We demonstrate that welfare estimates converge when outcome equivalent indicators are used. In contrast to previous studies, the present analysis evaluates welfare implications using independent choice experiments in which effects on an ecological outcome are characterized using two indicators that are expected to be outcome equivalent based on input during survey design. Our findings provide a promising message for SP analysis, and to our knowledge are the first published results demonstrating the convergent validity of SP welfare estimates to alternative uses of outcome equivalent ecological indicators. Welfare estimates are statistically robust whether one characterizes impacts in terms of the size of migrating fish populations (migrants) or population viability (PVA). We find no significant differences in either implicit prices or CS estimates. Moreover, implicit prices for migrants and PVA are consistent with the underlying ecological relationship between the two attributes implied by the experimental design. As a result, WTP for a given change in migratory fish—estimated using independent choice experiments—is similar whether the change is measured in terms of population size or viability. This suggests that respondents were able to use either ecological indicator to make equivalent assessments of the welfare gains from migratory fish restoration.
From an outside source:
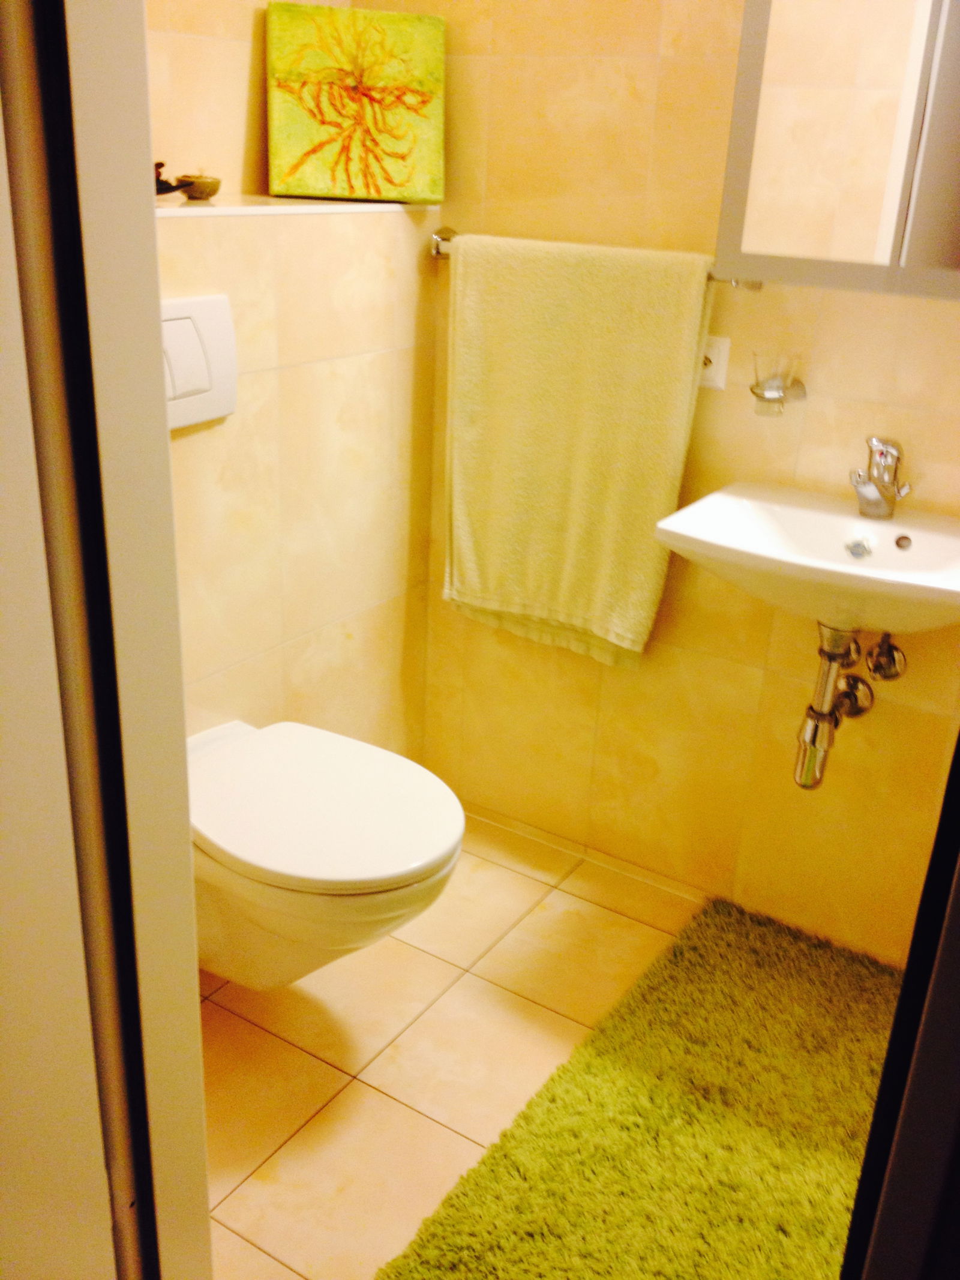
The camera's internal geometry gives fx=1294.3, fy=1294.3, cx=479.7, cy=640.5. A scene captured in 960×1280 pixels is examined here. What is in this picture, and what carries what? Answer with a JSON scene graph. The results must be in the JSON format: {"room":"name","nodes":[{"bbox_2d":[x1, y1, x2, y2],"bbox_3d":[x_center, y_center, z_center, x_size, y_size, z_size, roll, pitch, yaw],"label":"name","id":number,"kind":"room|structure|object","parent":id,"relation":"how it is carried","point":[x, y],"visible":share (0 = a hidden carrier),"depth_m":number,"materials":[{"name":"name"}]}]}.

If future research establishes similar findings elsewhere, the result should be greater confidence that SP welfare estimates are not overly sensitive to the particular set of ecological indicators used in the questionnaire.

This paper addresses only a few of the many challenges involved in comprehensive coordination of economics and ecology for welfare estimation. Although results here suggest that SP welfare estimates can be robust to the use of alternative ecological indicators within survey scenarios, greater attention is needed to relationships between indicators in survey scenarios and policy outcomes for which welfare estimates are desired. Despite an awareness of challenges involved in communicating ecological changes within SP surveys, the scrutiny given to indicator use and interpretation within the ecological literature has not been matched in the economics literature. The process used to select indicators within survey design is often opaque, and implications for welfare estimates remain obscured. The result can be a lack of transparency in both the ecological outcomes that respondents are being asked to value and ways in which these relate to ecological information presented on the survey page.